**Activity:** Below are some records. Copy every line in them that holds "category".

(Given records)

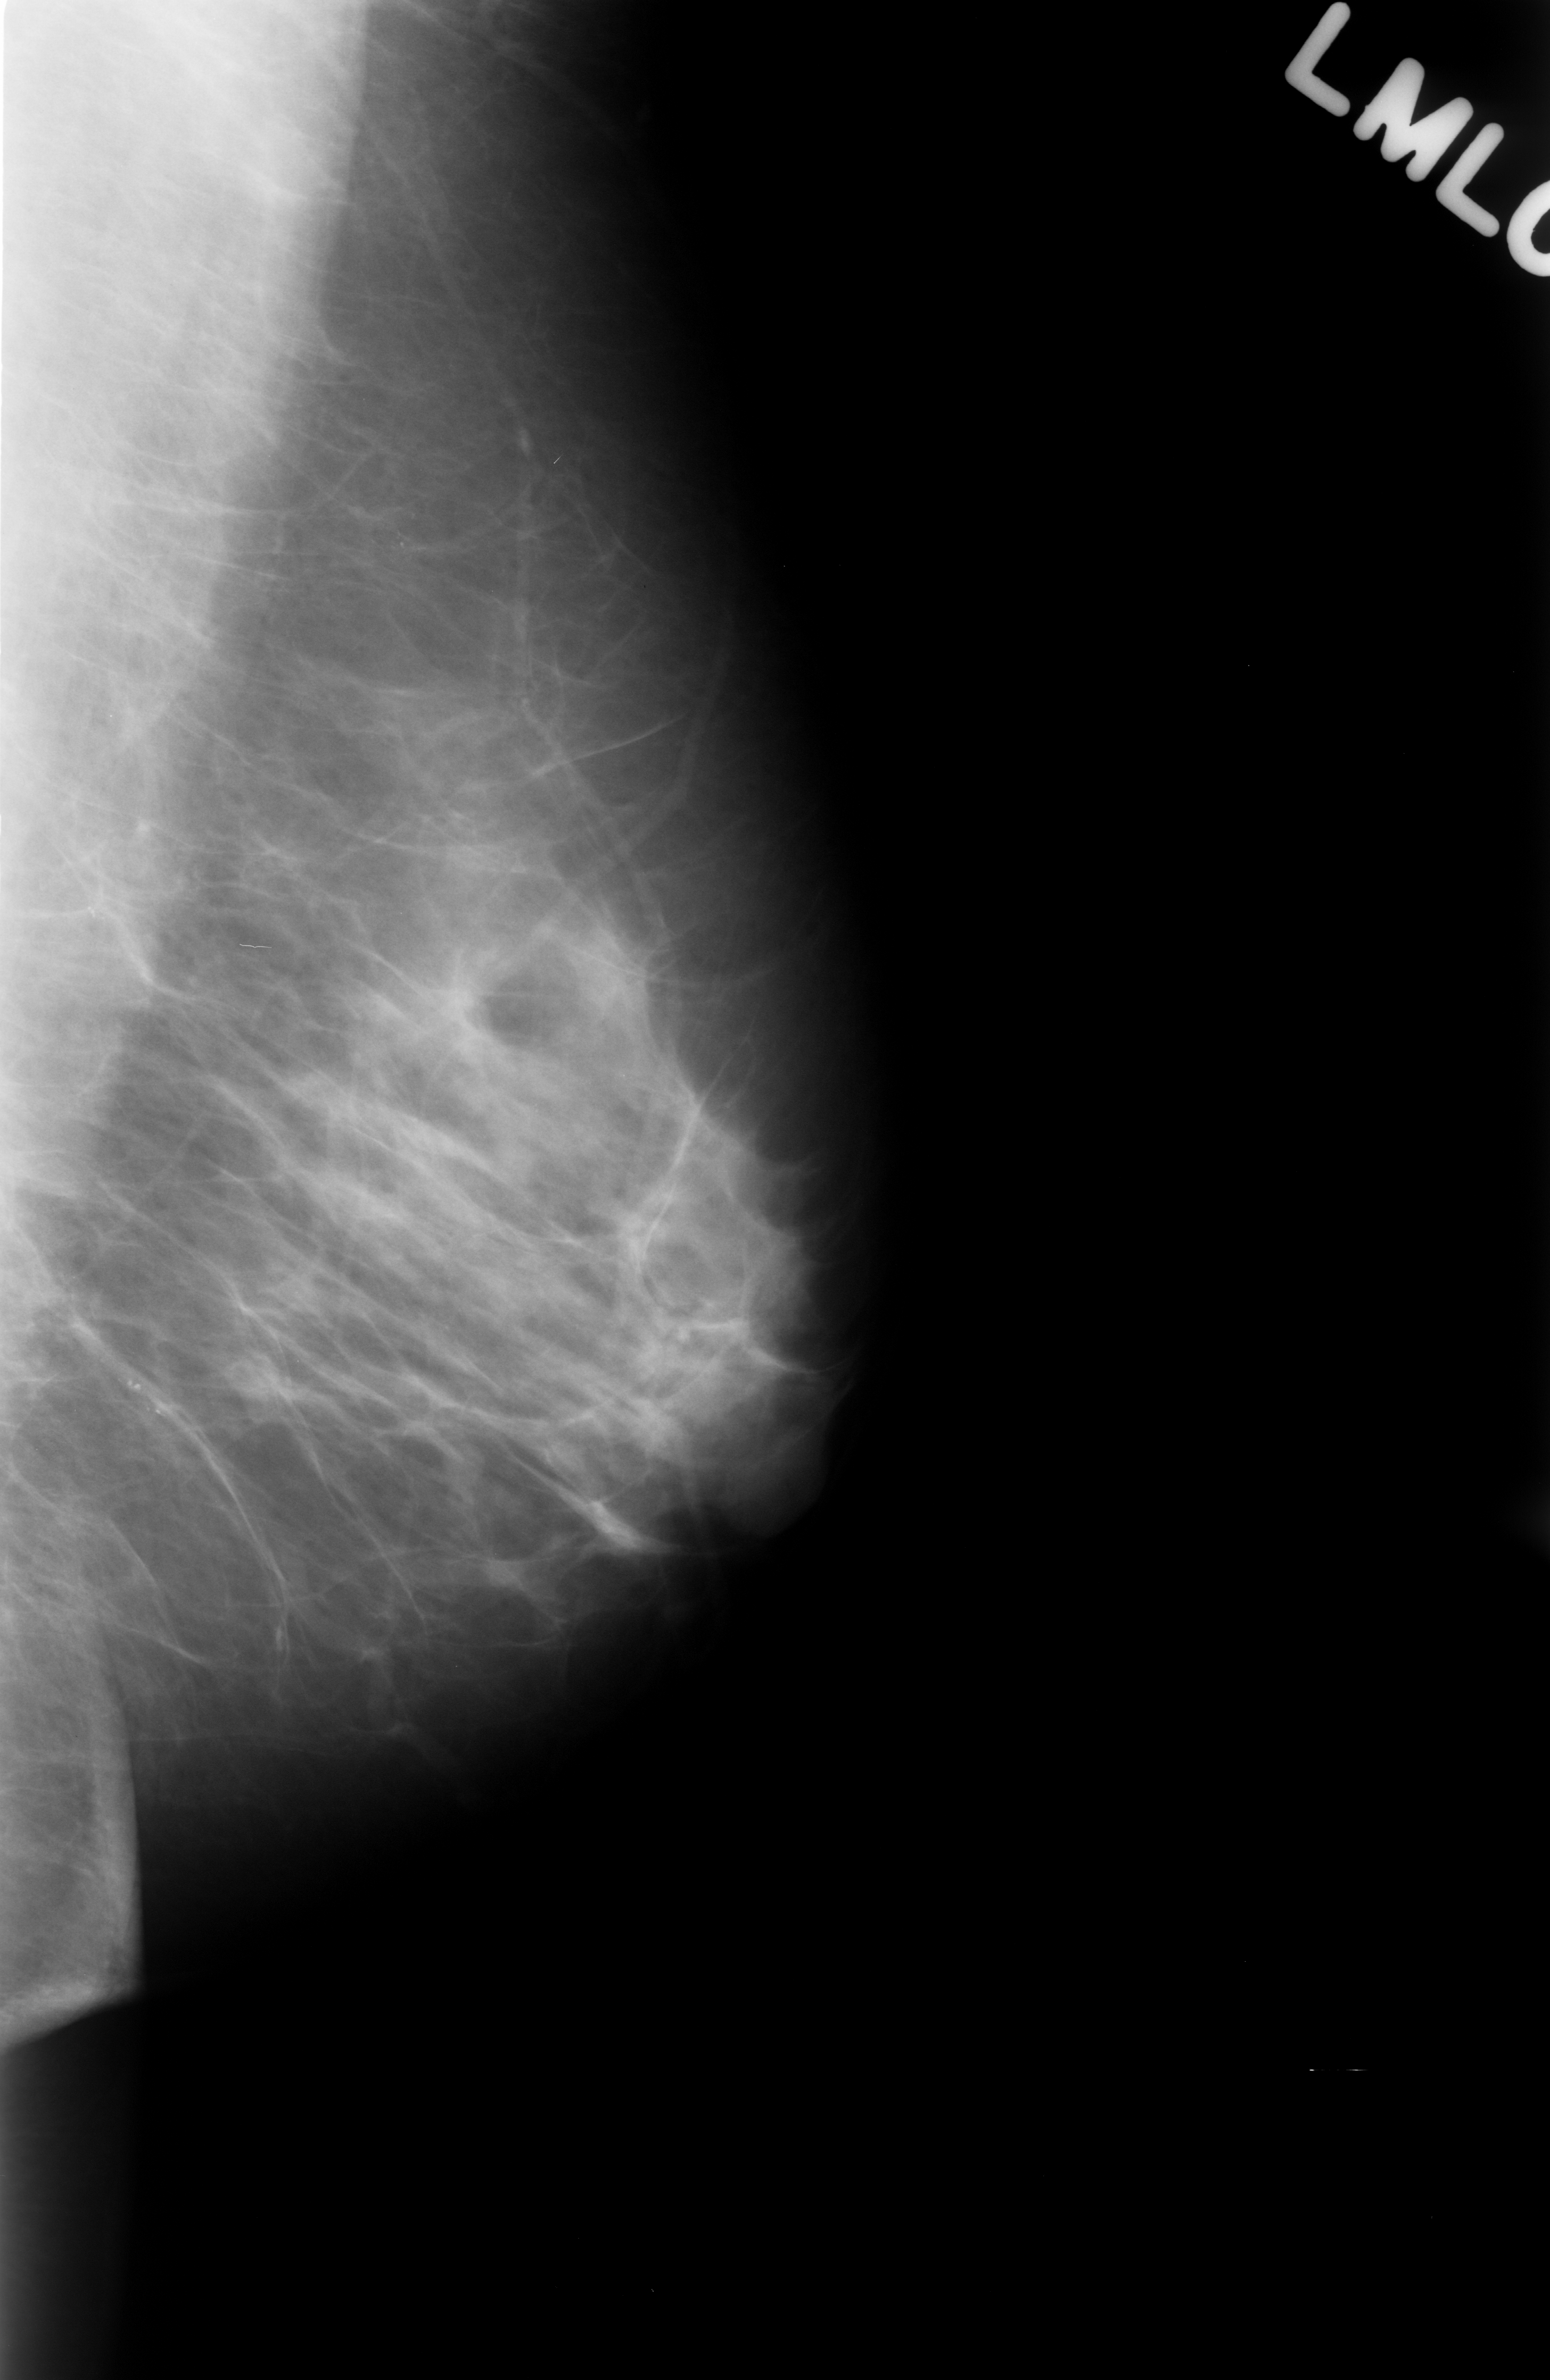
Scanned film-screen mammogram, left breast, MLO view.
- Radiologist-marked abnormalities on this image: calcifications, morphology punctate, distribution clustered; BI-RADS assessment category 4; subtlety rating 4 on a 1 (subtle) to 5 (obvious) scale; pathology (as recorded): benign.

(End Given records)
(Given records)

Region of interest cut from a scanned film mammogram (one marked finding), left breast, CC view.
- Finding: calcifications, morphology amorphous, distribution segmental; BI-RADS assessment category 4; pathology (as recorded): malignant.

(End Given records)

**Written solution:**
- Radiologist-marked abnormalities on this image: calcifications, morphology punctate, distribution clustered; BI-RADS assessment category 4; subtlety rating 4 on a 1 (subtle) to 5 (obvious) scale; pathology (as recorded): benign.
- Finding: calcifications, morphology amorphous, distribution segmental; BI-RADS assessment category 4; pathology (as recorded): malignant.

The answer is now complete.